Government and the "safety net"

From the inimitable Mark Steyn:
There is a phrase you hear a lot in Canada, Britain, an Europe to describe the collection of positive "rights" (to "free" health care, unemployment benefits, subsidized public transit) to which the citizens of Western democracies have become addicted: the "social safety net." It has always struck me as an odd term: Obviously, it derives from the circus. But life isn't really a high-wire act, is it? Or at least it didn't use to be. If you put the average chap-or even Barack Obama or Barney Frank-in spangled leotard and tights and on a unicycle and shove him out across the wire, he's likely to fall off. But put the average chap in spangled leotard and tights out into the world and tell him to get a job, find accomodation, raise a family, take responsibility, and he can do it. Or he used to be able to, until the government decided he needed a "safety net."

What do you think? True or not? Should government be providing such a "safety net?" If so, how big should the net be?

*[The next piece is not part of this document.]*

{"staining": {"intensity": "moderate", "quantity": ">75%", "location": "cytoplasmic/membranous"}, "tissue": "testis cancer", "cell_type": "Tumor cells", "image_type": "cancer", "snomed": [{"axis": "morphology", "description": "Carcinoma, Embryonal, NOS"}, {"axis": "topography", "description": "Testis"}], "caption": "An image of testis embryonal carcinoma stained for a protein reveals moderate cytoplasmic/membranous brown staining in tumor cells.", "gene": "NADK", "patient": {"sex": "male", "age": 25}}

Glenn E. Chatfield said...

It is not the government's job to be doing all that. People need to be more responsible for their actions. However, even more important than just a belief that this is the way it should be, is the fact that our Constitution does not allow our government to spend money on these issues. It is only by twisting the meaning of the Constitution completely out of context (the way false teachers approach Scripture) that these politicians come up with their bizarre ideas of being the government nanny.

The Bullhorn said...


Good thoughts. As James Madison (the Father of the Constitution) said, "Congress has not unlimited power to provide for the general welfare..." But since these things aren't going to be declared unconstitutional any time soon, isn't the argument about the scope and reach of government still worth having? That is, we can't simply ban them all (at least as a practical rather than theoretical matter), and in the Age of Obama may find it difficult to cut any. So where can we draw helpful lines?

Glenn E. Chatfield said...

I'd say that the government can be there to help the truly needy, but that is such a small percentage we wouldn't even notice the tax drain! The government has no business in running corporations, for example, and has no business bailing people out when they refuse to be responsible for their behavior.

Most of all, if the gov't is going to be a nanny, then it should only help with needs, not wants. The gov't has no business buying everyone a converter for their TV, nor should it be buying every school kid a computer, nor should it be giving everyone access to the Internet, etc. If we allow the gov't to be a nanny, then let's insure it is only for NEEDS!

A large part of the problem is the federal government being involved in issues that should be left to the states; there should be no federal education department for example.